Ogni tanto l’automobilismo torna ad essere una cosa seria e ci ricorda che non esiste solo la F1, con le sue tronfie ostentazioni di plutocratica opulenza e la sua costante preoccupazione di risultare televisivamente interessante, nel tentativo di attrarre un pubblico più giovane, con il risultato di essere seguita soltanto da annoiati over quaranta che, un po’ per abitudine ed un po’ per inerzia, celebrano il loro rito domenicale, sorbendosi anche gare ad orari assurdi su piste che spesso, ricordano il parcheggio di un centro commerciale.
No, l’automobilismo è fortunatamente anche molto altro, e l’Endurance forse ne incarna la vera essenza, dato che storicamente, ha sempre riempito gli autodromi quanto e più la F1.
Nel 1973 Enzo Ferrari si trovò ad un bivio, non potendo disporre delle risorse necessarie per correre ai massimi livelli in entrambi i campionati e, certamente a malincuore, scelse la F1, la cui popolarità era in crescita grazie alla televisione, abbandonando quello che all’epoca si chiamava “ Mondiale Marche”. La squadra di F1 venne ristrutturata, arrivarono Lauda e Regazzoni ed il resto è Storia.
Quest’anno però la Ferrari ha deciso di tornare in pianta stabile nella classe regina dell’Endurance, esattamente mezzo secolo dopo il malinconico addio della bellissima 312PB, forse a causa del fatto che la televisione di oggi non è più quella di allora, per cui anche una maratona di ventiquattro ore può essere seguita in decine di modi diversi da qualunque dispositivo, smartphone compreso, come facciamo ormai da anni e che milioni di appassionati in tutto il mondo seguono regolarmente questa specialità.

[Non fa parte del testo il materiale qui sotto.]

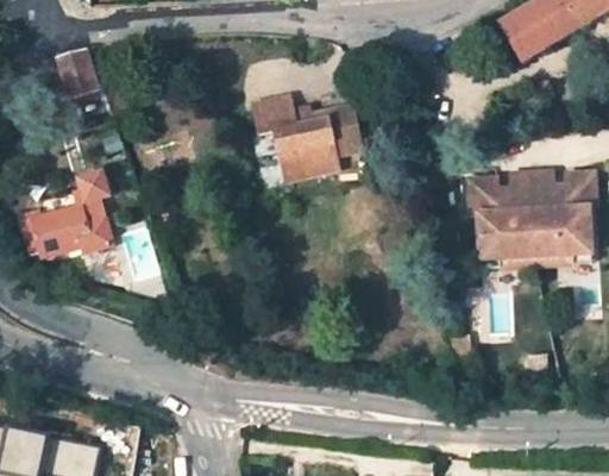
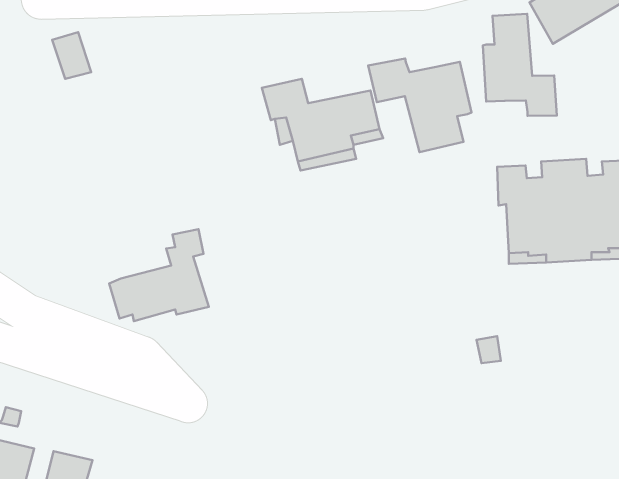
building: none -> [483,14,557,116]
building: none -> [368,58,472,152]
building: [21,171,113,256] -> [109,229,209,321]

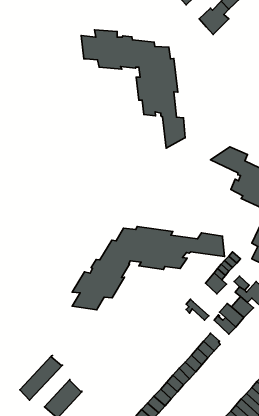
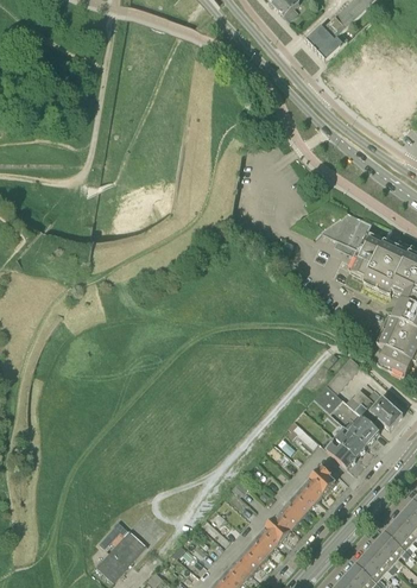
building: [81,30,185,148] -> none
building: [72,227,224,310] -> none
building: [20,356,62,400] -> none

Perché lo fanno? Forse perché le auto a ruote coperte esercitano un fascino irresistibile, molto più una monoposto o forse perché vi è una sfida che coinvolge un maggior numero di costruttori, oltretutto destinato ad aumentare con l’arrivo di BMW l’anno prossimo. O magari, molto più semplicemente, per la bravura dei telecronisti che, anziché sbraitare a vanvera come ossessi, si limitano a fare il loro lavoro con la consapevolezza di rivolgersi ad un pubblico certamente di nicchia, ma che incarna quello zoccolo duro di appassionati ultra-competenti che tiene in piedi il Motorsport in senso lato. Comunque sia, il momento che tutti sognavano alla fine è arrivato e la casa di Maranello ha annunciato il suo ritorno ufficiale a Le Mans nella top class del campionato, un campionato iniziato in sordina, ma culminato appunto nella splendida vittoria dell’equipaggio Giovinazzi-Calado- Pier Guidi sulla 499P numero 51, dopo una rimonta serratissima ai danni della Toyota a causa di un testa-coda nella notte.

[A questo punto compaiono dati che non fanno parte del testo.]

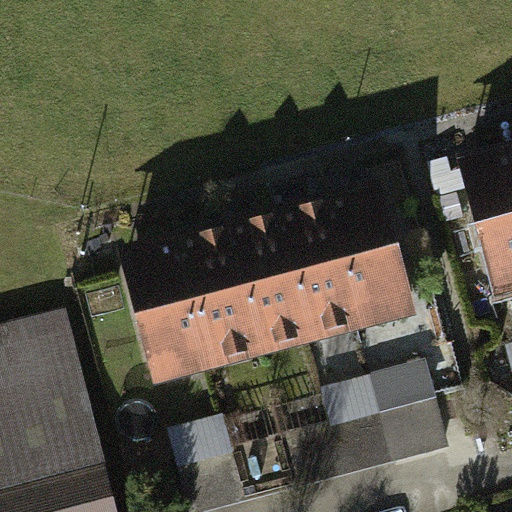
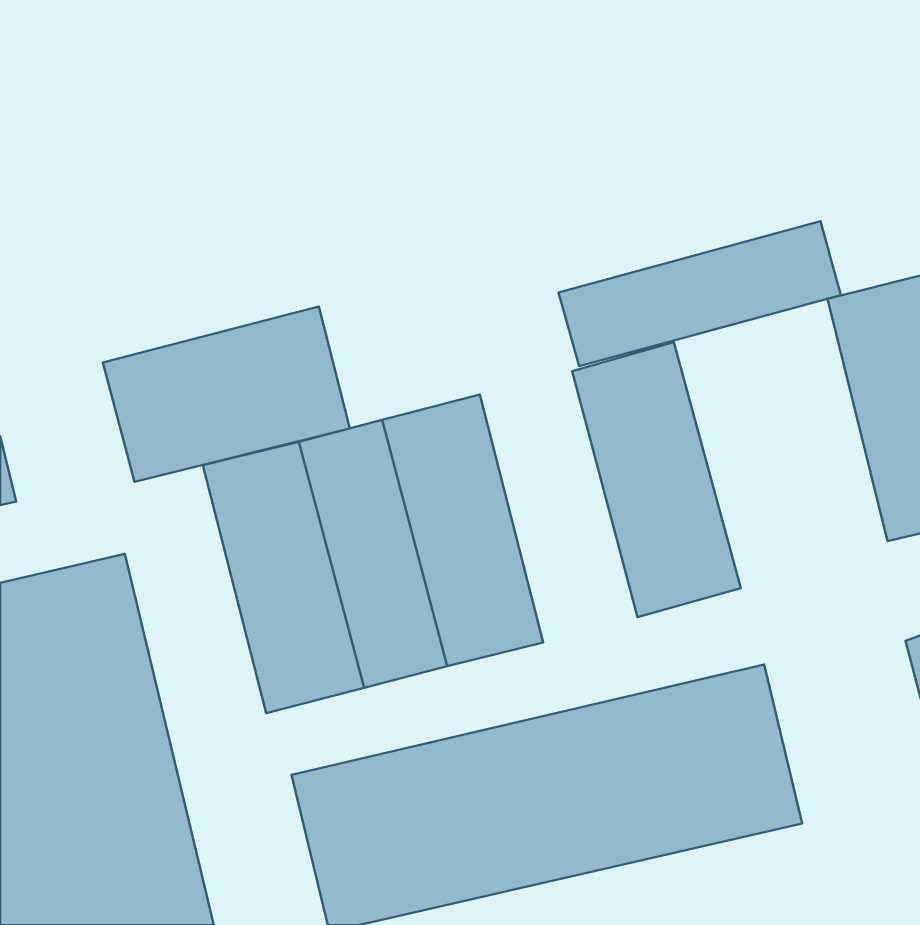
building: none -> [559,221,841,366]
building: none -> [103,306,350,482]
building: [268,205,355,355] -> none

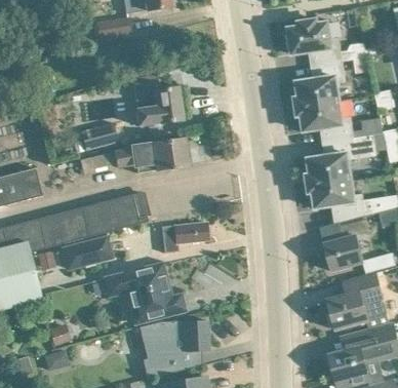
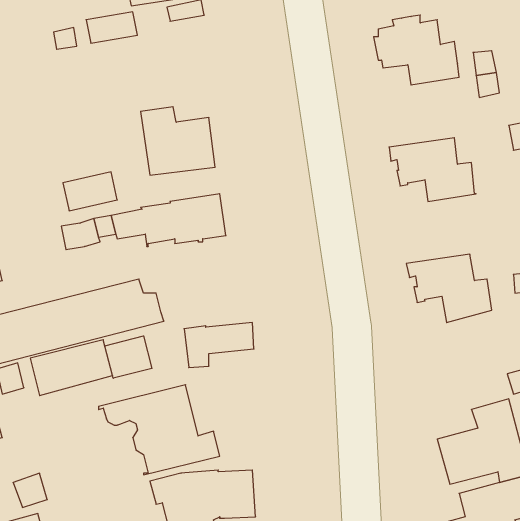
building: [294,61,345,107] -> none
building: [306,134,375,184] -> none
building: [323,219,369,271] -> none
building: none -> [105,336,152,378]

Pur non facendo mistero di una certa avversione per i toni trionfali, è doveroso sottolineare che piloti e squadra hanno fatto un lavoro eccezionale, sia per quanto riguarda le strategie, sia per la qualità di guida, lottando costantemente con un meteo mutevole, il che su un circuito di tredici km può significare asciutto in alcuni tratti ed allagato in altri.
Così, mentre Leclerc e Sainz annaspano, si fa per dire, nella “Massima Formula”, Antonio Giovinazzi (che la F1 ha scartato, come spesso avviene un po’frettolosamente), James Calado (che la F1 forse non ha mai preso in considerazione, pur avendo sempre ben figurato in F2) ed Alessandro Pier Guidi (vecchia volpe delle gare GT) si tolgono l’enorme soddisfazione di riportare la Ferrari alla vittoria sul circuito della Sarthe cinquantotto anni dopo Jochen Rindt e Masten Gregory. Il popolo di veri appassionati, ovvero quelli che leggono Autosprint dall’età di sei anni, quelli che improvvisano grigliate alla Rivazza, quelli che si aggrappano alle reti sfoderando un cronometro professionale, quelli che incontri a Varano durante una gara di auto storiche ed al secondo Brancamenta si convincono di essere a Le Mans nel ’71 e sostengono di vedere Steve Mc Queen camminare sulle acque, sentitamente ringrazia.